RADIOGRAPHIC DATA:  CT of the pelvis was obtained in the emergency department, which showed distended urinary bladder, still distended in the rectum and sigmoid colon, and a possible small amount of free fluid in the pelvis. CT of the abdomen showed abnormal appearance of the upper pole of the right kidney or possibly other portions on the right kidney. Findings could be secondary to pyelonephritis. We are unable to rule out neoplastic process. Small amount of fluid adjacent to the gallbladder.

HOSPITAL COURSE:  The patient was admitted to the floor and immediately started on IV fluids and made n.p.o. Due to findings of the CT in the emergency department, the patient underwent a right lower quadrant ultrasound to rule out appendicitis and a renal ultrasound. The right lower quadrant ultrasound was inconclusive due to the fact that the appendix was not visualized, but the renal ultrasound did show mild left pyelocaliectasis, nonspecific. Could not rule out mild obstruction, even vesicoureteral reflux. Tiny amount of fluid in the Morison pouch, nonspecific, and there is still ill-defined hyperdense area in the upper pole of right kidney seen on CT scan but not delineated on the sonogram.

The patient also, on the day of admission, underwent an enema, which consisted of mineral oil, hydrogen peroxide, and soap that was successful.

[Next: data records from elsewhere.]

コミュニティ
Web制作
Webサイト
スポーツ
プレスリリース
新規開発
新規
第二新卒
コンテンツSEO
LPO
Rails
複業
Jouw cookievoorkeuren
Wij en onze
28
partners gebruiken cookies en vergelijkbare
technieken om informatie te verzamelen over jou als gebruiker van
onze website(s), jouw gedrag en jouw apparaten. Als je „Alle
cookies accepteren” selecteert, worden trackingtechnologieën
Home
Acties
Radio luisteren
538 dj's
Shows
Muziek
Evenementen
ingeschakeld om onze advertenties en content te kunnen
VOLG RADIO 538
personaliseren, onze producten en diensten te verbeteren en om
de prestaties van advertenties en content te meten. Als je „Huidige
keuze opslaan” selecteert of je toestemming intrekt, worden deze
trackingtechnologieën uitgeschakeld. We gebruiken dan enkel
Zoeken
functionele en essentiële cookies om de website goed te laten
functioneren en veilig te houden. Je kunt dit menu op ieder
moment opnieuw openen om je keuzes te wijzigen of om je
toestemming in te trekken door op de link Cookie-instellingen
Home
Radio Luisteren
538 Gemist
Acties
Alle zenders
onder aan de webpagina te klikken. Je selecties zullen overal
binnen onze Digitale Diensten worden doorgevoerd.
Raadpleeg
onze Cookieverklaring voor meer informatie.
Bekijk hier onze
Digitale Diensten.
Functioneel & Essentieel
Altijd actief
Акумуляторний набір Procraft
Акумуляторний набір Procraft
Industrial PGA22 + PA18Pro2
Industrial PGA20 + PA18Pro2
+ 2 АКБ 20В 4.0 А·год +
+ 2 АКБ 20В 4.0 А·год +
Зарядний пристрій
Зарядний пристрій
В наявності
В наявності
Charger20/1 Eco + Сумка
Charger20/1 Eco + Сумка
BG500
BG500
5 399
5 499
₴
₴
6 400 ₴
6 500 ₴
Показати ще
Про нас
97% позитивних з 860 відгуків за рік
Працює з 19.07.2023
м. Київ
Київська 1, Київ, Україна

On the following day, the patient was seen by Nephrology, who felt that he should undergo a VCUG to rule out any vesicoureteral reflux. This was attempted on the third day of hospitalization, but due to retained contrast was unable to obtain. On the day of discharge, we attempted one more time to obtain a VCUG but were still with contrast in his colon and it was canceled. The patient did receive a second enema on the third day of the hospitalization, which was also successful. The plan was to also give her enema prior to discharge.

ASSESSMENT AND PLAN:  A (XX)-year-old male with history of chronic constipation with encopresis admitted for fecal impaction with also abnormal findings on renal ultrasound. Plan is to discharge the patient home today after his last enema and also sent him home with MiraLax half a packet p.o. b.i.d. Due to the findings of a small pleural effusion on his chest x-ray and the fact that he did present with the fever, we will send the patient home on clindamycin p.o. for three more days to complete a 10-day course.

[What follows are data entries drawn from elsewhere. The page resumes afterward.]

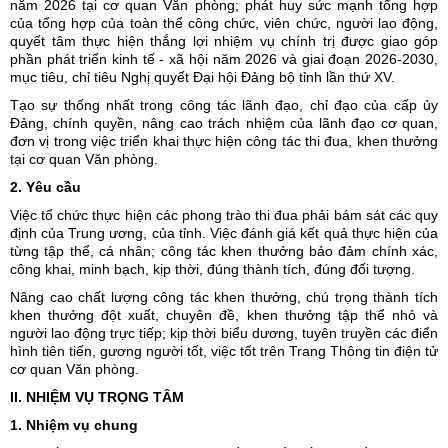
năm 2026 tại cơ quan Văn phòng; phát huy sức mạnh tổng hợp
của tổng hợp của toàn thể công chức, viên chức, người lao động,
quyết tâm thực hiện thắng lợi nhiệm vụ chính trị được giao góp
phần phát triển kinh tế - xã hội năm 2026 và giai đoạn 2026-2030,
mục tiêu, chỉ tiêu Nghị quyết Đại hội Đảng bộ tỉnh lần thứ XV.
Tạo sự thống nhất trong công tác lãnh đạo, chỉ đạo của cấp ủy
Đảng, chính quyền, nâng cao trách nhiệm của lãnh đạo cơ quan,
đơn vị trong việc triển khai thực hiện công tác thi đua, khen thưởng
tại cơ quan Văn phòng.
2. Yêu cầu
Việc tổ chức thực hiện các phong trào thi đua phải bám sát các quy
định của Trung ương, của tỉnh. Việc đánh giá kết quả thực hiện của
từng tập thể, cá nhân; công tác khen thưởng bảo đảm chính xác,
công khai, minh bạch, kịp thời, đúng thành tích, đúng đối tượng.
Nâng cao chất lượng công tác khen thưởng, chú trọng thành tích
khen thưởng đột xuất, chuyên đề, khen thưởng tập thể nhỏ và
người lao động trực tiếp; kịp thời biểu dương, tuyên truyền các điển
hình tiên tiến, gương người tốt, việc tốt trên Trang Thông tin điện tử
cơ quan Văn phòng.
II. NHIỆM VỤ TRỌNG TÂM
1. Nhiệm vụ chung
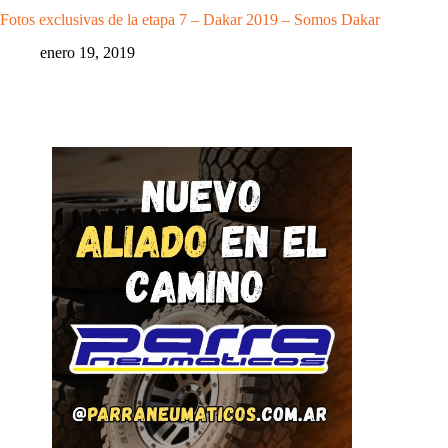
Fotos exclusivas de la etapa 7 – Dakar 2019 – Somos Dakar
enero 19, 2019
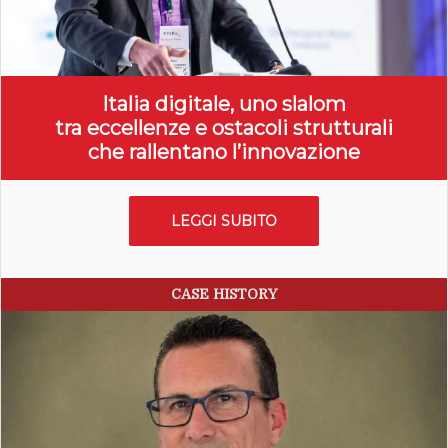
Italia digitale, uno slalom
tra eccellenze e ostacoli strutturali
che rallentano l’innovazione
LEGGI SUBITO
CASE HISTORY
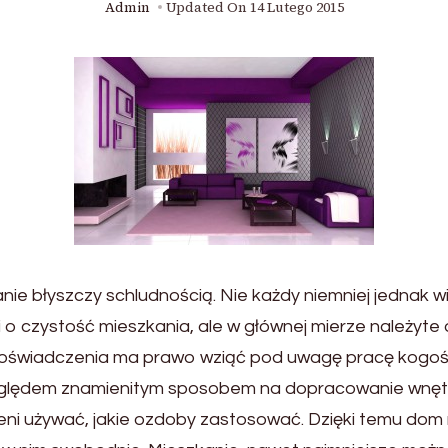
Admin
Updated On
14 Lutego 2015
nie błyszczy schludnością. Nie każdy niemniej jednak wi
 o czystość mieszkania, ale w głównej mierze należyt
 doświadczenia ma prawo wziąć pod uwagę pracę kogo
zględem znamienitym sposobem na dopracowanie wnętr
eni używać, jakie ozdoby zastosować. Dzięki temu dom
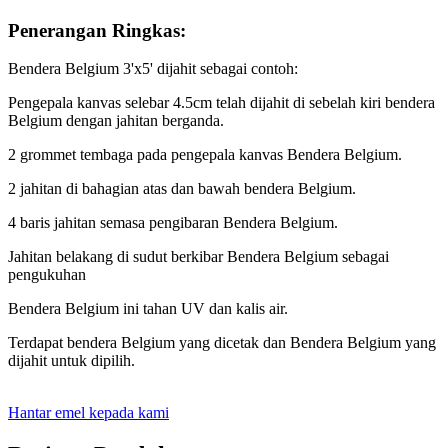
Penerangan Ringkas:
Bendera Belgium 3'x5' dijahit sebagai contoh:
Pengepala kanvas selebar 4.5cm telah dijahit di sebelah kiri bendera
Belgium dengan jahitan berganda.
2 grommet tembaga pada pengepala kanvas Bendera Belgium.
2 jahitan di bahagian atas dan bawah bendera Belgium.
4 baris jahitan semasa pengibaran Bendera Belgium.
Jahitan belakang di sudut berkibar Bendera Belgium sebagai
pengukuhan
Bendera Belgium ini tahan UV dan kalis air.
Terdapat bendera Belgium yang dicetak dan Bendera Belgium yang
dijahit untuk dipilih.
Hantar emel kepada kami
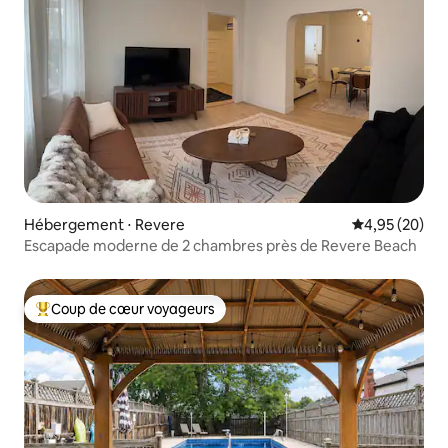
Hébergement ⋅ Revere
Évaluation mo
4,95 (20)
Escapade moderne de 2 chambres près de Revere Beach
Coup de cœur voyageurs
Coups de cœur voyageurs les plus appréciés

Due to the nature of the patient’s abnormal findings on his studies, the patient will need a VCUG as an outpatient, but prior to doing so, will have to get a KUB to rule out anymore contrast in his colon. Once his KUB is obtained and is found to be negative, primary care physician can refer the patient for the VCUG. Dr. John Doe would like to see the patient within three months but has recommended that if VCUG is positive that the patient is to undergo prophylactic treatment for UTI and due to the fact that the patient does seem to have significant constipation with encopresis and contrast slowly moving out of his intestines. The patient will need to see Dr. Jane Doe as an outpatient.